▶ TO DO
Search term "pypi": please copy every line of the records below that contains it.

═══ RECORDS TO USE

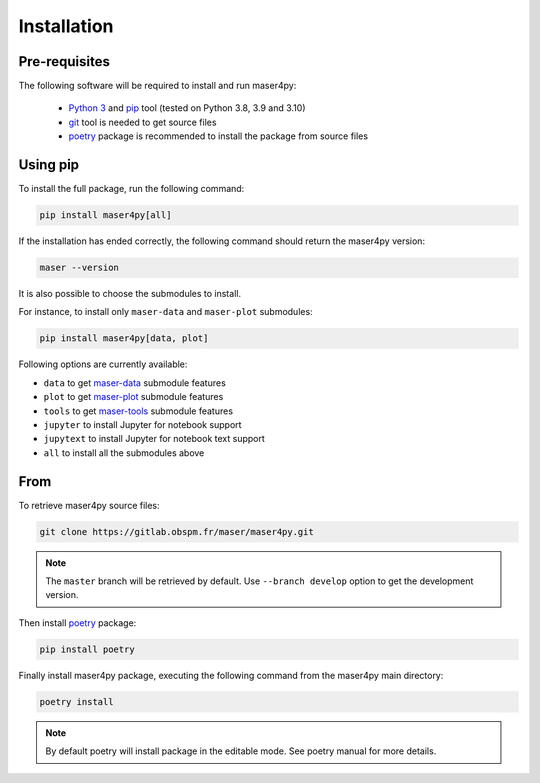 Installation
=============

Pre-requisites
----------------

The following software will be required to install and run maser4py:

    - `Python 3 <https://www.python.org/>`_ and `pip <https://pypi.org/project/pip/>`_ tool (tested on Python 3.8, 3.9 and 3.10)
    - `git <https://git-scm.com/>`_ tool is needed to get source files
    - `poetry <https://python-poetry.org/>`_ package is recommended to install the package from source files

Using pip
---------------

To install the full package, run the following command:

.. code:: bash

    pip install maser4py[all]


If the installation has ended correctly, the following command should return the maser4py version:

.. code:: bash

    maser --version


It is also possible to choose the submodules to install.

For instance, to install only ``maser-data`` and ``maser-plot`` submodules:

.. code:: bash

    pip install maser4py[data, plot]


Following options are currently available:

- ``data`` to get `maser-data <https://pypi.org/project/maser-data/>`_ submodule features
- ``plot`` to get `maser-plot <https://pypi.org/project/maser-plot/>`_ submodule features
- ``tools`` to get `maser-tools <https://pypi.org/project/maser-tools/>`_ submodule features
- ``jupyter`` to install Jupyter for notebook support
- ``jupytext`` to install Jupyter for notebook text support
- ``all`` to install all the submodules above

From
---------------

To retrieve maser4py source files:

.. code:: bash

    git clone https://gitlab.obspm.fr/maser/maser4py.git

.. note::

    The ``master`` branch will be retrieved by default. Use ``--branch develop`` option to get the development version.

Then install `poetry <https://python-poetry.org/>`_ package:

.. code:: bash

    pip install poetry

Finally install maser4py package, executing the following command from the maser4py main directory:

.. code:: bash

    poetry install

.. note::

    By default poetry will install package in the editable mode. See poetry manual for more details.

══════
═══ RECORDS TO USE

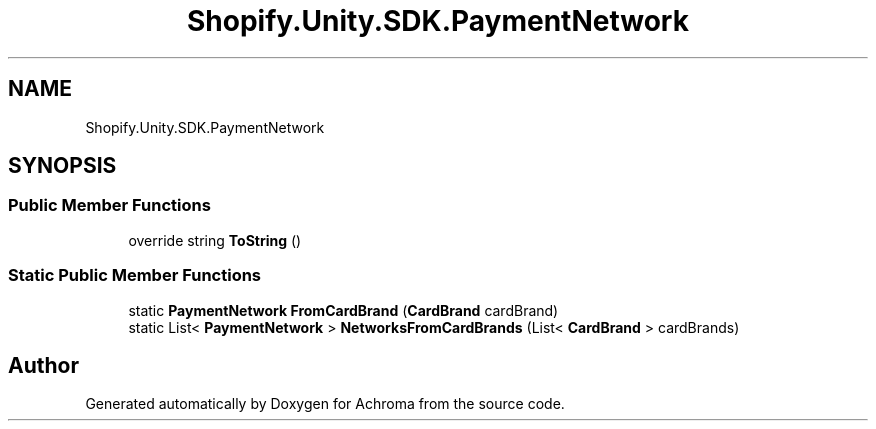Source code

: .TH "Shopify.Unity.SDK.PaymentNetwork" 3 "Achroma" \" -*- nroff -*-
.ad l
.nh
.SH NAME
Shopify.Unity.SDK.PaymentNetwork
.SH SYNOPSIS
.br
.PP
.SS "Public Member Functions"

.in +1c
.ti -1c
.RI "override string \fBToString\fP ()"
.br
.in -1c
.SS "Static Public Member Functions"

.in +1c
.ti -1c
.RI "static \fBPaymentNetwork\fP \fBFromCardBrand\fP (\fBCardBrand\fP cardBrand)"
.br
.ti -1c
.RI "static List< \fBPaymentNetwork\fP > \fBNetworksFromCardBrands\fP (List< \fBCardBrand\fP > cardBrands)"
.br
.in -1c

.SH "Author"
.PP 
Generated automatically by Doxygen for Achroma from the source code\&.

══════

▶ SOLUTION TO THIS PROBLEM
    - `Python 3 <https://www.python.org/>`_ and `pip <https://pypi.org/project/pip/>`_ tool (tested on Python 3.8, 3.9 and 3.10)
- ``data`` to get `maser-data <https://pypi.org/project/maser-data/>`_ submodule features
- ``plot`` to get `maser-plot <https://pypi.org/project/maser-plot/>`_ submodule features
- ``tools`` to get `maser-tools <https://pypi.org/project/maser-tools/>`_ submodule features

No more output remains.